The Why: The Redemptive Plans of the Lord:

Jeremiah 29:10-14

“…it was a proof of obedience when they acknowledged that they were chastised by God’s hand, and thus became willingly submissive to the end of the seventy years. But their hope,…, was to remain in suspense, in order that they might so pass their time as to bear their exile in such a way as to please God; for there was a sure hope of return, provided they look forward, according to God’s will, to the end of the seventy years.”
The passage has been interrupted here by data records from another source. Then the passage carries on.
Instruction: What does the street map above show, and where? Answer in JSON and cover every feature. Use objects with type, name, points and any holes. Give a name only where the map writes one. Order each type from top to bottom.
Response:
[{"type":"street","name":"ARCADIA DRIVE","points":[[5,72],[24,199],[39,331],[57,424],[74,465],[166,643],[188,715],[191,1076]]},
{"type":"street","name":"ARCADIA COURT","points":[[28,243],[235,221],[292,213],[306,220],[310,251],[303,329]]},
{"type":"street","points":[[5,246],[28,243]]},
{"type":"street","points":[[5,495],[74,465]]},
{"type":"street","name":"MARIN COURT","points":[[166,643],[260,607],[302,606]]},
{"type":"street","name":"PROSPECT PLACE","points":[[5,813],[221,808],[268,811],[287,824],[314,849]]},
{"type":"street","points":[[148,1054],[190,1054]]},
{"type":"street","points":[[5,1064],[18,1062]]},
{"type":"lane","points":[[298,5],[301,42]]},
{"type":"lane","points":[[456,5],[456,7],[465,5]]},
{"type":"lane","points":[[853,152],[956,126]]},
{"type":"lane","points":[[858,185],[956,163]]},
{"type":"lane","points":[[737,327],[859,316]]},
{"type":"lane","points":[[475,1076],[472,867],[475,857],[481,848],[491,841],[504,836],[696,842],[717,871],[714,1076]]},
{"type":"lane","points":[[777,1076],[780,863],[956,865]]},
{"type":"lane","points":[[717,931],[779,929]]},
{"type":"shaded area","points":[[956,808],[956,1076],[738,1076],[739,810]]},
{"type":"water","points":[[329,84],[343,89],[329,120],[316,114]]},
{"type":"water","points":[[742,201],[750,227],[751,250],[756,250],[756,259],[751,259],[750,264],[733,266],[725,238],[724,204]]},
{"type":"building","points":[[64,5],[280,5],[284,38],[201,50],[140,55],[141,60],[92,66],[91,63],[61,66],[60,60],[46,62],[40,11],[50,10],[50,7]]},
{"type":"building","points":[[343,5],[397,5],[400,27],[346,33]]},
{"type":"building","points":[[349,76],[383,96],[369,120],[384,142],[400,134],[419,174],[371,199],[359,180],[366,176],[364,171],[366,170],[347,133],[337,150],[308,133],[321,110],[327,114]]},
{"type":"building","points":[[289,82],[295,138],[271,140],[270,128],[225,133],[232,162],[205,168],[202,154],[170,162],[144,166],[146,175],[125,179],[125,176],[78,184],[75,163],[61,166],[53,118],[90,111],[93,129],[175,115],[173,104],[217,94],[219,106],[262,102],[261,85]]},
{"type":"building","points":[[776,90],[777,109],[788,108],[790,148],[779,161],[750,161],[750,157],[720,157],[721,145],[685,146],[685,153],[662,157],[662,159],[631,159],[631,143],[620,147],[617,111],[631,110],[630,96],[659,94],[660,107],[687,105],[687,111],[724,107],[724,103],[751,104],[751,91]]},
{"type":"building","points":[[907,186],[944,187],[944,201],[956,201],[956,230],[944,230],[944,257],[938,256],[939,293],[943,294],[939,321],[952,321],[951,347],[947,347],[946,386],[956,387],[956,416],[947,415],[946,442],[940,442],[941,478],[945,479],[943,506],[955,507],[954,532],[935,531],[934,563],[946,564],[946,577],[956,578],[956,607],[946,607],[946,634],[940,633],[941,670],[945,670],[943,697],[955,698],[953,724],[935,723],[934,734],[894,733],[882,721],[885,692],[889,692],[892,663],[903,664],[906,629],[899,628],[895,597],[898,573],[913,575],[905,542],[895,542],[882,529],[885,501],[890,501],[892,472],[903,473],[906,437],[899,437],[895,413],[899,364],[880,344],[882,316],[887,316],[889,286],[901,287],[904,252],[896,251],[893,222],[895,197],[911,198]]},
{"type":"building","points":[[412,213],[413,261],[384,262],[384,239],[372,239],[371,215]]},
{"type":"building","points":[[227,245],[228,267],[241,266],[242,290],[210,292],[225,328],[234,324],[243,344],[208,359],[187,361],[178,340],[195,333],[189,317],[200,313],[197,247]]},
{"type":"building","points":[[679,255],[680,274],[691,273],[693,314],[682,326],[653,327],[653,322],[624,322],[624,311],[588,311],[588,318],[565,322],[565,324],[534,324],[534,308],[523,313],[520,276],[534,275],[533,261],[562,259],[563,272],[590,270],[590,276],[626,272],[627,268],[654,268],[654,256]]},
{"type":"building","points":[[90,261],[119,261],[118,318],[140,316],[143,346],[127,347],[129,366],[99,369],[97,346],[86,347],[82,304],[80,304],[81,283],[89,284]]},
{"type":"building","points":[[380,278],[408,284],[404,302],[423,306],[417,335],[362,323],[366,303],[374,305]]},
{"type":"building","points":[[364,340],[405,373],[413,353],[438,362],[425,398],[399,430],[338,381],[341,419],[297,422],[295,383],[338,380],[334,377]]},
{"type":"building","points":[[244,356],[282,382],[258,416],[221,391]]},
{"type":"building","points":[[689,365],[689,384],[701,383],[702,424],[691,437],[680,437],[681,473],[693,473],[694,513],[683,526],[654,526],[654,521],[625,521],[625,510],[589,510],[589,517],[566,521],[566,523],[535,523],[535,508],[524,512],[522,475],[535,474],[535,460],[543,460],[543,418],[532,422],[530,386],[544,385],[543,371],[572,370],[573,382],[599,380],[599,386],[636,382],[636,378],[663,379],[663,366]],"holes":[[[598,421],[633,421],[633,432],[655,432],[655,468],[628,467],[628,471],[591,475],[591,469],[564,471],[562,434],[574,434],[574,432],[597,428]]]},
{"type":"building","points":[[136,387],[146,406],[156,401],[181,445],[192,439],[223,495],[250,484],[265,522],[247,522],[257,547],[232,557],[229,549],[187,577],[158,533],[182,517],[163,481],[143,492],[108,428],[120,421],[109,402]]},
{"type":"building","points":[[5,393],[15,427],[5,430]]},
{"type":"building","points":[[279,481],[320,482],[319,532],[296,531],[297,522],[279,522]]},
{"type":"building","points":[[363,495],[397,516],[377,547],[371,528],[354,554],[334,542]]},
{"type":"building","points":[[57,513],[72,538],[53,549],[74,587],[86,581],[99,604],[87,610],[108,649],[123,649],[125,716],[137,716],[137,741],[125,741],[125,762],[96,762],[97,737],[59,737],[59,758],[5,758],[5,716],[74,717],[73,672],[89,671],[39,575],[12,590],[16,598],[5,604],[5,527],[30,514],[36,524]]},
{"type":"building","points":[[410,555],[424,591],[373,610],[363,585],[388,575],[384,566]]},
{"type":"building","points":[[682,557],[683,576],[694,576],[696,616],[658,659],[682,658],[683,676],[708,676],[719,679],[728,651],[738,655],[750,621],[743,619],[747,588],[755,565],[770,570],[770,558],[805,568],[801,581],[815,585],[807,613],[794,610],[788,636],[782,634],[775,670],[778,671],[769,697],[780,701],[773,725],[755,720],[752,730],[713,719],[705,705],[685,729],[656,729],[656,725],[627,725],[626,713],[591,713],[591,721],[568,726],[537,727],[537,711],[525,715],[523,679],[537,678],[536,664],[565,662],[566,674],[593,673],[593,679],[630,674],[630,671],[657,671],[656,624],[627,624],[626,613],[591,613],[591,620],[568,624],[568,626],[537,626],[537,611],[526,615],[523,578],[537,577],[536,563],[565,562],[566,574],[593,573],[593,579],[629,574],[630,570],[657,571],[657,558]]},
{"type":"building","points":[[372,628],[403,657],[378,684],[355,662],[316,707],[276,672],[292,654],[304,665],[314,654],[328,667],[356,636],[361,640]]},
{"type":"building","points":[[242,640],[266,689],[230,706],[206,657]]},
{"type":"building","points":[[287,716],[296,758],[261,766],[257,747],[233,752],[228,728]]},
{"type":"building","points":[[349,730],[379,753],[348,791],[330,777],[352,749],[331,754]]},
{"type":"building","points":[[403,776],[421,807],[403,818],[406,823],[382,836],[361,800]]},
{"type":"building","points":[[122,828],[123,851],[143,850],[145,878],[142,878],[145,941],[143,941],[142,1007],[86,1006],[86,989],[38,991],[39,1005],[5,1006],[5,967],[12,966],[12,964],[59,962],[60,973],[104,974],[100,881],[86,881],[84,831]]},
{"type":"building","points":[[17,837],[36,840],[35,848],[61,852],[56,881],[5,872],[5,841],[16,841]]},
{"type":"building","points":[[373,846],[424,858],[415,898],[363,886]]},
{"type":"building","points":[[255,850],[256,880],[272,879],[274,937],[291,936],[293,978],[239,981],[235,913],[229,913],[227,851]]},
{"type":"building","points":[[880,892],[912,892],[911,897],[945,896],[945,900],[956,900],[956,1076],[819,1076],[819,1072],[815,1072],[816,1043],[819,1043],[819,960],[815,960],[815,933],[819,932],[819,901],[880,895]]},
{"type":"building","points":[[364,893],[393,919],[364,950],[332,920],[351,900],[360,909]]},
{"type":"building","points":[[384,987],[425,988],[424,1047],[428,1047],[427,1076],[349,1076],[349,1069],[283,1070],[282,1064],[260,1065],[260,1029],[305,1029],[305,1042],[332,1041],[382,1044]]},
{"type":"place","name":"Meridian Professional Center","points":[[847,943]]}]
John Calvin, Commentary on Jeremiah

 

Q: What are the plans that God has for us? What is our future and hope?

 

Jeremiah 29:1-14 teaches us that:

-the vocational calling of God’s people continues even in exile and is a blessing

-false prophets will tempt us with comfort and ease instead of sanctification for holiness

-God’s faithfulness to fulfill His redemptive promises are why we live the way we live

“When the perishable puts on the imperishable, and the mortal puts on immortality, then shall come to pass the saying that is written: Death is swallowed up in victory. O death, where is your victory? O death, where is your sting? The sting of death is sin, and the power of sin is the law. But thanks be to God, who gives us the victory through our Lord Jesus Christ. Therefore, my beloved brothers (and sisters), be steadfast, immovable, always abounding in the work of the Lord, knowing that in the Lord, your labor is not in vain.”